En retournant dans le royaume de mon enfance par l’intermédiaire des récits traditionnels, j’ai découvert un auteur qui n’en est pourtant pas à sa première publication. Bertrand Bergeron s’avère l’un des quelques spécialistes de la culture orale d’ici. Son intérêt précoce pour la culture populaire l’a conduit à la maîtrise, puis au doctorat en Arts et Traditions populaires. Depuis, il a participé à de nombreuses manifestations culturelles centrées sur le conte et la légende, publié des ouvrages, tout en enseignant la littérature au Cégep d’Alma.
Dans Contes, légendes et récits du Saguenay-Lac-Saint-Jean, Bertrand Bergeron met la culture savante au service de la culture populaire en apportant un éclairage qui donne ses lettres de noblesse à cette dernière. En effet, l’ouvrage s’ouvre sur un essai de près de cent pages, intitulé « D’orature et de littérature »,où, de manière limpide, l’auteur montre le rapport entre les conceptions du monde au cours des âges et leurs manifestations dans la culture populaire. Il traite des récits qui témoignent de la pensée magique de nos lointains ancêtres – que l’on pense aux formules magiques des contes et même de la «Genèse », où le fait de nommer les choses suffit à les faire exister – jusqu’aux légendes urbaines qui se vident progressivement du surnaturel inhérent à la légende. Il distingue ce qui relève du mythe, de la légende, du conte, et compare les apports respectifs des cultures populaire et savante qu’il se plaît à désigner orature et littérature.
Suit un corpus dont l’unité repose sur l’espace évoqué, celui du Saguenay-Lac-Saint-Jean.
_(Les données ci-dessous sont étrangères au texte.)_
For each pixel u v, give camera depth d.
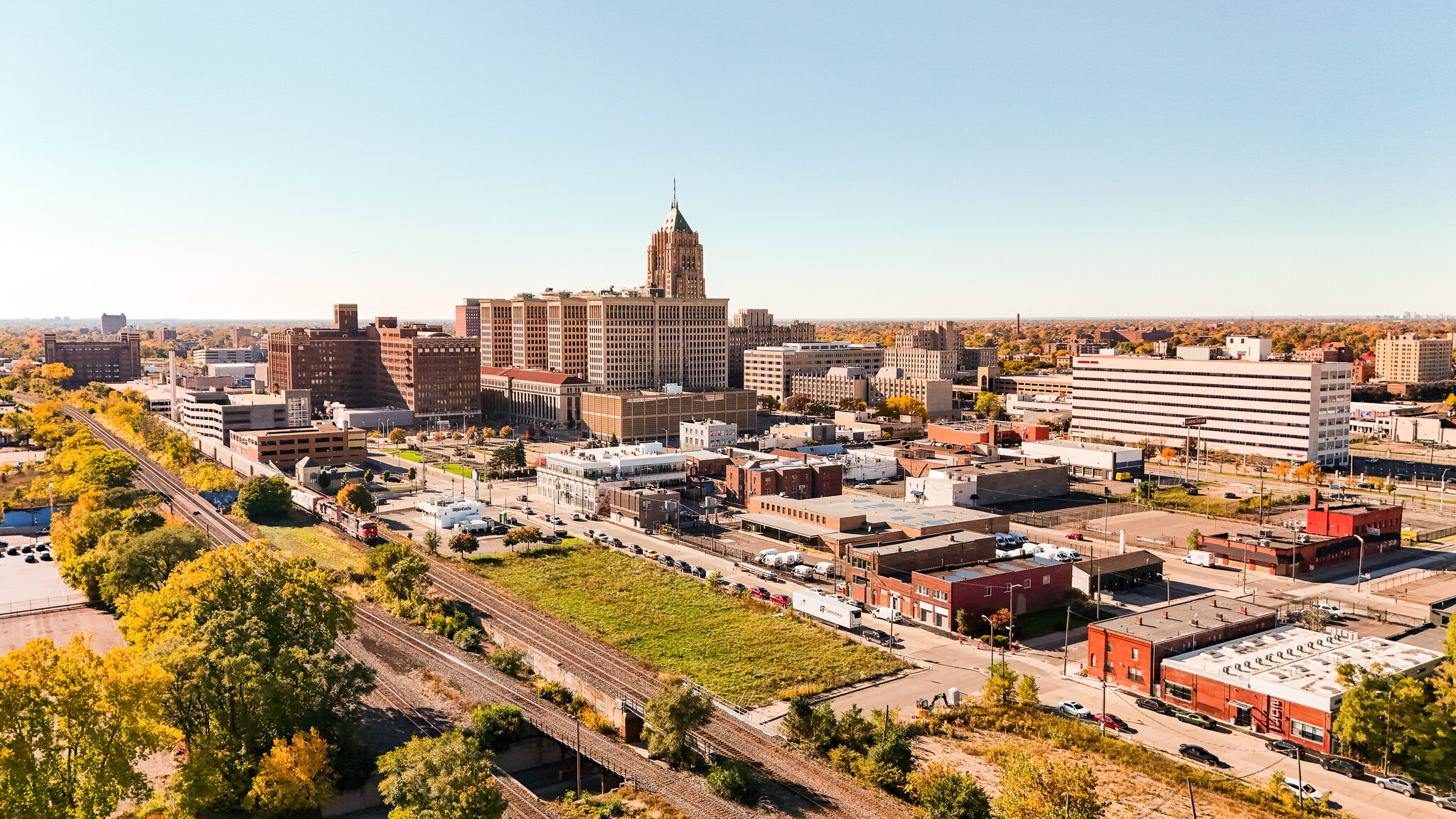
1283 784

Choix qui permet d’inclure des récits dits de « l’empremier », pour désigner la période antérieure à la venue des premiers explorateurs européens. Ainsi, des mythes amérindiens côtoient des récits d’explorateurs, « récits de l’ensecond », et ceux d’habitants permanents, « récits de l’entroisième ». Les deuxième (légendes) et troisième (contes) parties du corpus, quoique comptant des versions originales non publiées jusqu’ici, sont davantage convenues, ce qui ne les rend pas inintéressantes pour autant. Retenons que Bertrand Bergeron nous convie à une belle rencontre entre orature et littérature avec ce dernier ouvrage.